С немой, невыразимой словами благодарностью возвел он очи к ликующим словно по поводу его счастия небесам.
Этот день для него стал началом новой счастливой жизни. Он вернулся домой совершенно обновленный и с юношеской энергией принялся на другой день за дела.
Все свое свободное время он с этих пор стал посвящать своей дочери; шутя, учил ее грамоте, в которой она делала быстрые успехи, а между занятиями беседовал, как с большой, о ее покойной матери.
Девочка любила эти беседы и по целым часам не спускала глаз с боготворимого ею отца.
В то время семьи жили замкнутой жизнью.
Афанасий Афанасьевич и его дочь видались часто и запросто лишь с семьей его брата, Федосея Афанасьевича, где младшая дочь Настя, старше, однако, Аленушки года на два, была подругой детских игр последней.
Обеих девочек, впрочем, редко можно было видеть играющими. Они по часам сидели, прижавшись друг к другу в уголку детской, и о чем-то шептались.
В чем состояла их беседа, над чем работали их детские умы – как знать?
Кто может прямо взглянуть на солнце, кто может проникнуть в чистую детскую душу ребенку?
Время шло.
Наступил 1565 год. До Новгорода донеслась роковая весть, облетевшая с быстротою молнии все русское государство: царь оставил Москву на произвол судьбы и удалился в Александровскую слободу. Пришло известие об учреждении неведомой еще опричнины, а затем из уст в уста стало переходить грозное имя Малюты, уже окруженное ореолом крови и стонов.
Матери новгородские стали пугать им своих детей, и последние делались тихи при произнесении рокового имени.
Аленушке, ставшей теперь уже Еленой Афанасьевной, исполнилось шестнадцать лет.
Она вышла из детства, но имя Малюты почему-то вызывало в ней нервный трепет.
Не было ли это инстинктивной чуткостью, инстинктивным предвидением будущего?
Прошел еще год. Царь основал свою постоянную резиденцию в Александровской слободе, которая в короткое время обратилась в город с бойкой торговлей, и туда стали стекаться со всех сторон земли русской купцы со своими товарами, строить дома и открывать лавки.

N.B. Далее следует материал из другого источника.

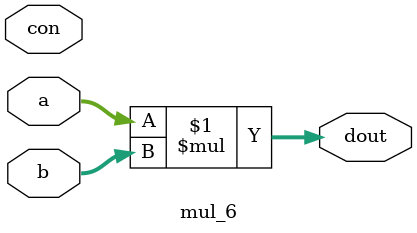
<source format=v>

module mul_6 (
	a, b, dout, con
);
	input [5:0] a, b; // unsigned
	output [11:0] dout; // unsigned
	input con;

	// -> Èµ 6 x 6 = 12 rbgæZ
	assign dout = a * b;

endmodule

</source>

Предприимчивый Федосей Афанасьевич Горбачев был тоже увлечен возникшим течением, и, даже вопреки советам своего старшего брата, переселился, как мы уже знаем, в Александровскую слободу, оставив новгородские лавки на попечение Афанасия Афанасьевича и своего старшего сына.
Всю остальную семью он забрал с собою.
– Чует мое сердце, что задумал ты покидать Новгород не в добрый час, не наживи, смотри, беды неминучей; тоже надо ой с какой опаской быть близ грозного царя… И с чего тебе прыгать с места на место приспичило?.. Знаешь пословицу, «от добра добра не ищут», – говорил брату Афанасий Афанасьевич, когда тот высказал ему свою мысль о переезде.
– Ну, это ты, брат, оставь, я тебе тоже отвечу пословицей: «под лежачий камень и вода не бежит»… Сам знаешь, какие ноне здесь барыши с красного товара, тебе ништо… у тебя хлеб… животы подведет, к тебе придут спервоначалу, а не ко мне…
– Это-то ты правильно, – согласился старший брат, – только возле царя-то там как будто боязно; слышал, чай, ни весть что рассказывают… и Малюта там, слышь, правою царскою рукою…
– Я не пужлив… Да и сплетки, чай, больше плетут людские языки… Людская молва, что снежный ком, с кулак начнется, до нас докатится гора горой, – ответил Федосей Афанасьевич.
– Нет дыма без огня, – задумчиво заметил Афанасий Афанасьевич.